Border agency chiefs are proposing to open a hostel for asylum seekers at a former university halls of residence in Leeds, the YEP can reveal.
The UK Border Agency is lining up a proposal to turn parts of Tetley Hall, in Far Headingley, into a hostel providing accommodation for asylum seekers.
Leeds City Council said it was “aware” of the Border Agency’s plans for the site on Moor Road, which closed as University of Leeds halls of residence in 2005.
Since then, two buildings on the site have been used as a homeless shelter – and it is thought these are the buildings that the Border Agency are targeting and may want to convert.

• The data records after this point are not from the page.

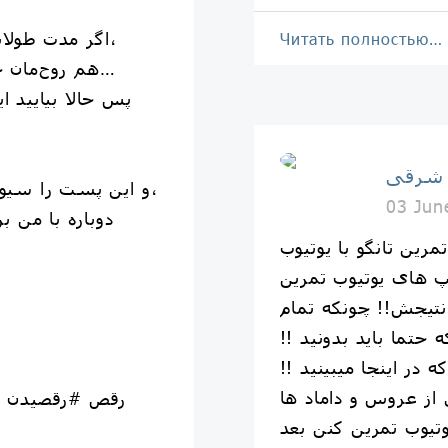
اگر مدت طولانی در استرس و نگرانی بمانیم،
Читать полностью…
هم روح‌مان خسته می‌شود و هم جسم‌مان…
پس حالا بیایید 
 شرقى
و این پست را سیو کنید تا هر وقت دلتان خواست،
03 Jun
دوباره با من ب
پ های یوتیوب تمرین
تیجش!! چونکه تمام
حتما باید بدونید !!
در اینجا میبینید !!
از عروس و داماد ها
تیوب تمرین کنن بعد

Tetley Hall’s owner Pickard Properties has submitted a plan for family housing for the rest of the site, which will go before a council plans panel next week.
A source told the YEP that the hostel would provide 250 asylum seekers with ‘initial accommodation’ – a temporary home for people applying for asylum.
However, Coun Ben Chastney (Lib Dem, Weetwood) told the YEP that the two buildings thought to be part of the scheme, Moor Grange and Moorfield Lodge, would only house 50 to 60 people.
He said: “Previous schemes for Tetley Hall have been rejected because of their size, so it would be naive to think that a proposal to house 250 asylum seekers in those buildings would be successful.
“It may be that there is something else in mind or that if the scheme coming up next week is rejected, this takes its place..”
Pickard Properties bought the six-acre Tetley Hall site – which consists of six Victorian houses and purpose-built blocks – from the University of Leeds in 2007. The campus had been home to 220 students.
In February 2010, Pickard submitted plans for student flats or a housing scheme on the land, which were rejected by Leeds City Council because they were deemed “over-intensive”.
Last April, Pickard returned to the council with a revised plan ahead of the new application to go before the council next week.
A UK Border Agency spokesman told the YEP: “It would be inappropriate to comment further at this stage as proposals are still under discussion.”
A council spokeswoman told the YEP that the authority was “aware” of the plans but had not been “formally consulted”.